After the bulls get tucked back into the truck, the people dance!


Hello, Bolivia:
I dreaded it. I mean, it's just such a mess. I took a bus from Cusco to La Paz - about 400 miles - and it took 13 hours. I peed behind a smelly adobe house mid-way with the stars hanging heavy and the exhaust, even out in the country, ripe. Immigration was a cement room with graffiti. "Immigration" was misspelled. At around 9am, dust creeping through the shut windows into the bus, we veered off the paved road and on to a dry, trash-strewn plain with oases of brown puddles. For the next two hours, approaching the largest city in the country, with a population of about 1 million, we, along with many other vehicles, maneuvered the plain at the alarming speed of about 15mph. It's like if one had to approach New York through the marshes. The bus would tip deeply at bumps and get stuck in puddles and have to back up at traffic jams (traffic on the plain!!). I was kind of hoping the bus, full of gringos, was just detouring to see what they could get out of us. Nope, that's just how you get to La Paz.

Aaaaand I'm here! Potosi:
I'm here to shoot photos of miners of the Cerro Rico, Rich Hill. Sitting in my room earlier, I kept hearing explosions and gun shots. It didn't seem odd until I became conscious of it and then it was like, "I'm hearing explosions and gun shots!"
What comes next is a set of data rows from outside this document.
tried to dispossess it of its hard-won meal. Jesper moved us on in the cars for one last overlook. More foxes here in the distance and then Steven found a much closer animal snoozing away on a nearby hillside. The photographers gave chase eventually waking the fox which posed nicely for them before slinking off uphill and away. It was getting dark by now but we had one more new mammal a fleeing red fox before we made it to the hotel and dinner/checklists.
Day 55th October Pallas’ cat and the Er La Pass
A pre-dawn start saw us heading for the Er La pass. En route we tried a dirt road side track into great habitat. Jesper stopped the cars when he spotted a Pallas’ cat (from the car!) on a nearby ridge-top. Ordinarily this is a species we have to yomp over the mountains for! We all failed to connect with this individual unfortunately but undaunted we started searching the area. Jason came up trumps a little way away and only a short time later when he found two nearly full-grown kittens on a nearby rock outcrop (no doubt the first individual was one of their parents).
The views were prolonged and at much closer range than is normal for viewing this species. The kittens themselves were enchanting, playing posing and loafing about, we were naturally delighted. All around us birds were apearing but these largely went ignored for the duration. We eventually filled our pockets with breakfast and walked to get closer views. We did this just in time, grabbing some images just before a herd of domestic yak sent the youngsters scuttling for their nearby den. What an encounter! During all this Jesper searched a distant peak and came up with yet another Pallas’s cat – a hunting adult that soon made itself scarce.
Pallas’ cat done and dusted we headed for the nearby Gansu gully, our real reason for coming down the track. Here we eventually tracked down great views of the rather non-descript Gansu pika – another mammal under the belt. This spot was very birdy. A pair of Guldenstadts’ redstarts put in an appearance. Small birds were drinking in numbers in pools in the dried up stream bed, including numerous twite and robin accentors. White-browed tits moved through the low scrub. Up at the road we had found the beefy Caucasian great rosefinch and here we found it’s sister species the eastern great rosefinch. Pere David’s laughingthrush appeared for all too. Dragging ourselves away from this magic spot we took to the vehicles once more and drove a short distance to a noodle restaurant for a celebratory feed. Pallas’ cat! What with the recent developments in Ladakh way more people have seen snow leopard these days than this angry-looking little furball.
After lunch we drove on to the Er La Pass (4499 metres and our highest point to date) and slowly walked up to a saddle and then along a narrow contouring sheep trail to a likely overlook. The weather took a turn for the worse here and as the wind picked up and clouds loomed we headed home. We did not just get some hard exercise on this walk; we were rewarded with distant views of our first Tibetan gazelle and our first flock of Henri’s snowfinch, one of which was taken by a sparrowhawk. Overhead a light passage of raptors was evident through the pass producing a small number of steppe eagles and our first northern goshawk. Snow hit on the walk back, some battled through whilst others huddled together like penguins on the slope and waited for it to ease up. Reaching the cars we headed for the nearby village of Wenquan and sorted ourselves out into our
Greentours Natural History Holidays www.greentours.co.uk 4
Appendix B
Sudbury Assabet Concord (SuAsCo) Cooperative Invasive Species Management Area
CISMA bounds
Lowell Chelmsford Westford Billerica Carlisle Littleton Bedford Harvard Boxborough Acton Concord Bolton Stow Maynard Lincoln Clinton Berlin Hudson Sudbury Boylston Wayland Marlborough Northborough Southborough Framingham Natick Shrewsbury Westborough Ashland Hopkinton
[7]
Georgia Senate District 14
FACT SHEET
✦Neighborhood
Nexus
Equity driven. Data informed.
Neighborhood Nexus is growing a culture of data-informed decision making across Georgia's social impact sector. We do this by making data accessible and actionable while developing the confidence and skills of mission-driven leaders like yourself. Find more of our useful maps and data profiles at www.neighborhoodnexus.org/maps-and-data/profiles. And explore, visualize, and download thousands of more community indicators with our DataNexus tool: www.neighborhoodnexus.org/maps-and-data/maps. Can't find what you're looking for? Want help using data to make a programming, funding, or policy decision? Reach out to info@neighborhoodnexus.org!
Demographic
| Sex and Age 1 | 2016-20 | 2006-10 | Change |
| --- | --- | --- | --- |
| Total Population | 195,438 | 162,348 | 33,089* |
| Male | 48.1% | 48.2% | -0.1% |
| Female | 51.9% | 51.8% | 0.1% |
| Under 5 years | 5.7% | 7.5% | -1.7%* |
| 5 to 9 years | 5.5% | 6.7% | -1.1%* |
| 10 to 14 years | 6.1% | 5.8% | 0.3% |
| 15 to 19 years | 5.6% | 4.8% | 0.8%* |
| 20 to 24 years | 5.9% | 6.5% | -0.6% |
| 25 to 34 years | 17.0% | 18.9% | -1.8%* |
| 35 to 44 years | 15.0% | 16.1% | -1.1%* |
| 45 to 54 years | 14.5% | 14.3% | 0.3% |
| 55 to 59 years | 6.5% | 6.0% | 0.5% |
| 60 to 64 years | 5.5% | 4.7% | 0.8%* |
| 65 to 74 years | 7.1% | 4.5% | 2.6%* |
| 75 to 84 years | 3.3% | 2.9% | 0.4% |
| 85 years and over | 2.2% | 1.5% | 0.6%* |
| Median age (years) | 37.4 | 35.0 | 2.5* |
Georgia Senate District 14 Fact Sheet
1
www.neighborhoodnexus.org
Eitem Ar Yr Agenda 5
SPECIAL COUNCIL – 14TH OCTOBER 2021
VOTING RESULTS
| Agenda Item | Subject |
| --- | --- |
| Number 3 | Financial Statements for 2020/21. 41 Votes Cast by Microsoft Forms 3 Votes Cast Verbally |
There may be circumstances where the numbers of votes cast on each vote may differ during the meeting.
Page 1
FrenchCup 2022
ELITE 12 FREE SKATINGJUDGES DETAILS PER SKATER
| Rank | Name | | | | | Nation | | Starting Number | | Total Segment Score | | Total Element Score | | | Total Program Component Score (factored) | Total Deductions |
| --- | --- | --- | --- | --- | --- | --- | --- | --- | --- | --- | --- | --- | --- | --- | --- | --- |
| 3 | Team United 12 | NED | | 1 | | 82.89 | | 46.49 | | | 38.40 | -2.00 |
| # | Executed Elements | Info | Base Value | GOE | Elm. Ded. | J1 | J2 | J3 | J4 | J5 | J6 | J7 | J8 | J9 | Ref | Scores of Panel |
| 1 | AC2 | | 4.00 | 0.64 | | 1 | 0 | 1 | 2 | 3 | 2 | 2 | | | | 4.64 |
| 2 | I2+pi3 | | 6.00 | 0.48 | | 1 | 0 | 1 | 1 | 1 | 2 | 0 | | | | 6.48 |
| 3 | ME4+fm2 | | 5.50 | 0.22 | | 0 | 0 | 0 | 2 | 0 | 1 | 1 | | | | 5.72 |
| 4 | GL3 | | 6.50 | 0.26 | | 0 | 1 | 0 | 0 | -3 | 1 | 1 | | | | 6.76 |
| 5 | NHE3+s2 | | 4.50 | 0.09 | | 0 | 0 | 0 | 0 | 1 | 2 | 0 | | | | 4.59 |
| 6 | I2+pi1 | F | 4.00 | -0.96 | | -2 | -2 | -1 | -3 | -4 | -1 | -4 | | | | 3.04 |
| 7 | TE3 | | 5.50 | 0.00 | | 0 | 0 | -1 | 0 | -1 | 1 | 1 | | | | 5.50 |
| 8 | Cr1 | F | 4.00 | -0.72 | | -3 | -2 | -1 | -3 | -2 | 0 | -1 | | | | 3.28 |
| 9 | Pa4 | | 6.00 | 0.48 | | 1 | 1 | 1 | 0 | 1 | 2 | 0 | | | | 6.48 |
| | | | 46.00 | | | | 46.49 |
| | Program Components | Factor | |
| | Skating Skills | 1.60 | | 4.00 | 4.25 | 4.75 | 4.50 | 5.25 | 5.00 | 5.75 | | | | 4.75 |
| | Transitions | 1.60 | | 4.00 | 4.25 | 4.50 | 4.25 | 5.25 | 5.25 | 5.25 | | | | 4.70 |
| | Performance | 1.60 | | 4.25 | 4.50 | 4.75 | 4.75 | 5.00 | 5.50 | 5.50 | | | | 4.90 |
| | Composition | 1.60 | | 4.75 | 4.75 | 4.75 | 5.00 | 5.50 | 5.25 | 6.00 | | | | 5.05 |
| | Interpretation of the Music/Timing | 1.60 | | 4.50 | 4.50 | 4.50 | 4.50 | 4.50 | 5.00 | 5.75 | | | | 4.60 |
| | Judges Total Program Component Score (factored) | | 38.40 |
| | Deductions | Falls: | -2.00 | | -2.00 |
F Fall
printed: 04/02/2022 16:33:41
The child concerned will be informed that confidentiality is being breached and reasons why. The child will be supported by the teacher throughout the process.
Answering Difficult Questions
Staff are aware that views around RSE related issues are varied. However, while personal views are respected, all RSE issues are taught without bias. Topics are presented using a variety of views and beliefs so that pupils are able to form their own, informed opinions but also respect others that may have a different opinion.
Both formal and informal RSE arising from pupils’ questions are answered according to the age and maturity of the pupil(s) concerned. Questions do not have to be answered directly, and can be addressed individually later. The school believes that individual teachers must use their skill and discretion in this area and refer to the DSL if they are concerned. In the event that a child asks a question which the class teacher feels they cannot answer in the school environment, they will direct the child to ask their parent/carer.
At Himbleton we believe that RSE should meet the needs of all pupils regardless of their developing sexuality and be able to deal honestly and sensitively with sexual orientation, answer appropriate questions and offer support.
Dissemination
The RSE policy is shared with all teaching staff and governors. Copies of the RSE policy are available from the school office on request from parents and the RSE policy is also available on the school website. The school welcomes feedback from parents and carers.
"Oh, there's a march," says the Boliviana doing laundry. Of course.

May 1st just passed and the entirety of salaried Bolivia is currently on strike. The factory workers are 8 days deep into their hunger strike and some other workers are literally sewing their lips shut. The problem: the yearly salary increase this year, as mandated by Morales, is only 5%, which workers say does not make their unlivable wages any more livable.

I rushed out to see what was going on and found a bunch of hard hats amid smoke. Fuck! I'm here to shoot working miners and the miners are on strike. "We will not back down," said the man on the megaphone.

Turns out, though, Potosi is still in commission. The reason? Oh, because salary increases don't apply here - there are no salaries! (Here, miners either make commission or are given a day where they work for themselves rather than their boss or co-op.) The marching miners were from the Porco mine, which is Swiss (I think, might be Swedish) operated and does provide salaries. Good thing you're already screwed to the max, Potosi.